What This Means for Us – the Everyday Users
We've gotten used to thinking of AI as something ethereal. The cloud. A neural network. An algorithm. Words that have no physical weight – unlike, say, a car or a factory.
But behind every answer from a language model, there is hardware. Wires. Cooling systems. Turbines somewhere on the other side of the continent. Every time we ask an AI to write an email for us, come up with a recipe, or explain a complex concept, we make a small, almost imperceptible demand on the physical world. And the physical world responds with consumption.
This is not a call to abandon technology. It's an invitation to consider that invisible doesn't mean weightless.

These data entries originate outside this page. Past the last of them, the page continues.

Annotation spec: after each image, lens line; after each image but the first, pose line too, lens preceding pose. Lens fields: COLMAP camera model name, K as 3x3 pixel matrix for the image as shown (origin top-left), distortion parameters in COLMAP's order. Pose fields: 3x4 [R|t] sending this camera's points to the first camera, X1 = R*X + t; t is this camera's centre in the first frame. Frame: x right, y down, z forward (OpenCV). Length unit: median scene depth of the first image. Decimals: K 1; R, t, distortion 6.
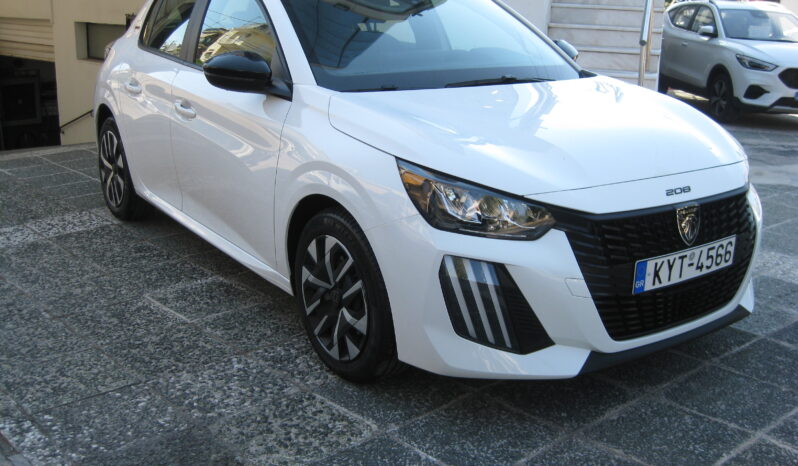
lens RADIAL K [[941.8, 0, 399.0], [0, 941.8, 233.0], [0, 0, 1]] dist [-0.180277, 0.070194]
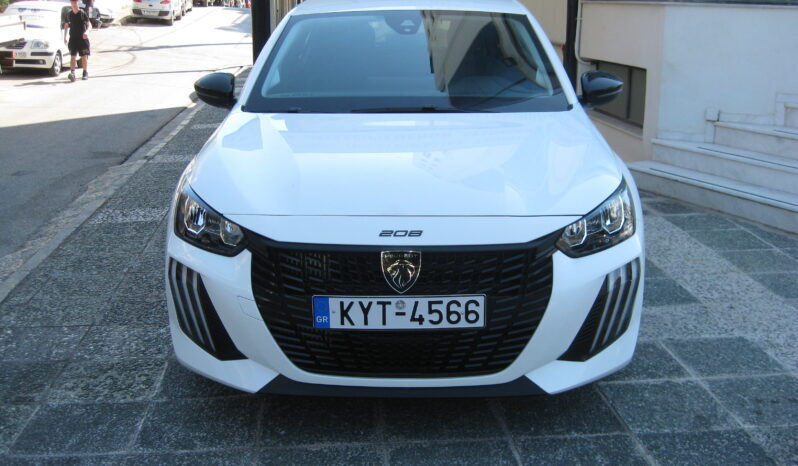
lens RADIAL K [[941.8, 0, 399.0], [0, 941.8, 233.0], [0, 0, 1]] dist [-0.180277, 0.070194]
pose [[0.780276, 0.135517, -0.610577, 0.892935], [-0.145599, 0.988780, 0.033394, -0.078460], [0.608252, 0.062843, 0.791252, 0.250835]]
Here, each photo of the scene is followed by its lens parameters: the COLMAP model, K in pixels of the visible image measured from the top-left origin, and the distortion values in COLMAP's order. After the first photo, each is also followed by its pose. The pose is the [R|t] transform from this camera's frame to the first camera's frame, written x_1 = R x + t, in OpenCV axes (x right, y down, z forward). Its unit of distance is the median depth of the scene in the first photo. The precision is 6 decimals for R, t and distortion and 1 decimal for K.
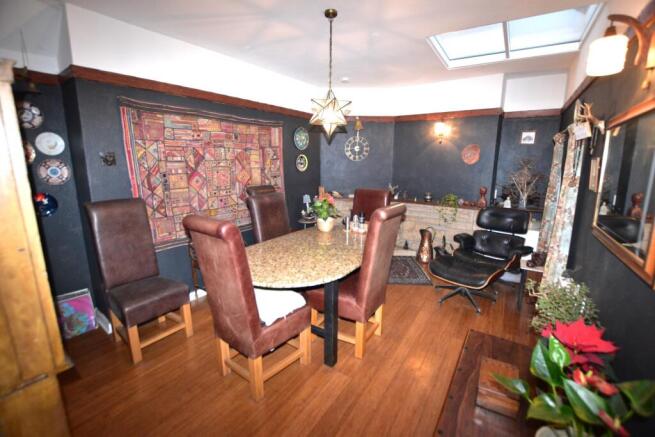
lens RADIAL K [[289.3, 0, 327.5], [0, 289.3, 218.5], [0, 0, 1]] dist [-0.003320, -0.000476]
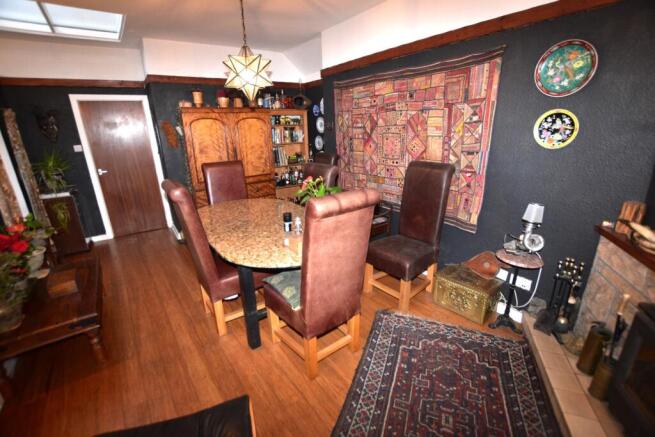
lens RADIAL K [[289.3, 0, 327.5], [0, 289.3, 218.5], [0, 0, 1]] dist [-0.003320, -0.000476]
pose [[-0.329284, 0.297905, -0.896005, 0.601598], [-0.159112, 0.917850, 0.363642, -0.234962], [0.930729, 0.262307, -0.254833, 1.131904]]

In Singapore, we've long learned to think about infrastructure differently than most. Every liter of water here is the result of an engineering solution. Every kilowatt-hour is someone's responsibility. A small island can't afford the luxury of not counting its resources. And perhaps it is this perspective – the perspective of an island in a vast ocean – that the tech industry needs today.
A Limit Not Crossed Twice
The most interesting thing about the scaling limit is that it doesn't look like a wall. It looks like a gentle slope that keeps getting steeper. You keep walking, expending more and more energy – but your altitude barely changes.
Some researchers believe the solution lies in fundamentally new architectures. Not the transformers that underpin most current language models, but something else. Perhaps neuromorphic chips, which mimic the workings of the biological brain and consume orders of magnitude less power. Perhaps hybrid systems, where a neural network handles only part of the task, with more traditional algorithms doing the rest.
Perhaps – and this is the boldest idea – we need to stop striving for universality. The human brain is not a universal computer. It is specialized, selective, and lazy in the best sense of the word – it doesn't waste resources on things that aren't immediately necessary. And yet, it masters tasks that stump the most powerful models.
Maybe the future of AI isn't one enormous mind that knows everything. Maybe it's an ecosystem of small, specialized intelligences, each doing its own job well and not wasting energy on the rest.
Like living creatures, in fact. Which also, at some point, learned not to chase size, but to chase precision.
AI is hungry. But perhaps it's finally learning to be picky about what it puts on its plate.